"""
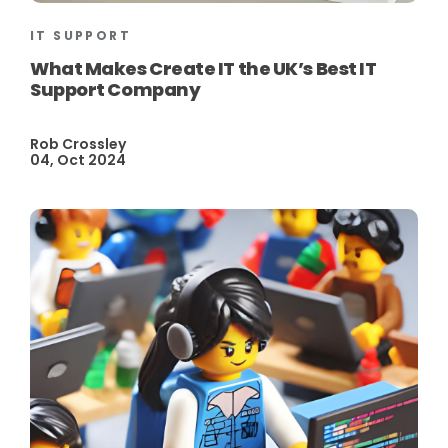
IT SUPPORT
What Makes Create IT the UK’s Best IT
Support Company
Rob Crossley
04, Oct 2024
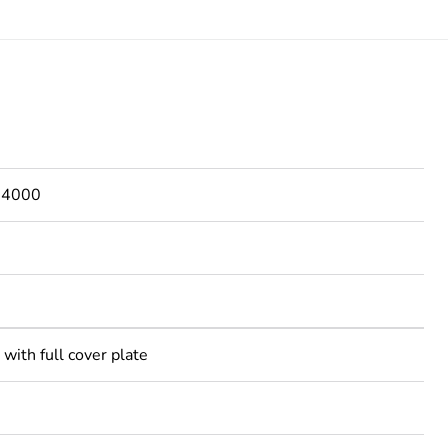
s 4000
with full cover plate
"""
Could you repeat, exactly and with nothing else, the lines from the one containing "What Makes Create IT the UK’s Best IT" through the last line of the records above, leaving out the pictures?

Solution for this task:
What Makes Create IT the UK’s Best IT
Support Company
Rob Crossley
04, Oct 2024
s 4000
with full cover plate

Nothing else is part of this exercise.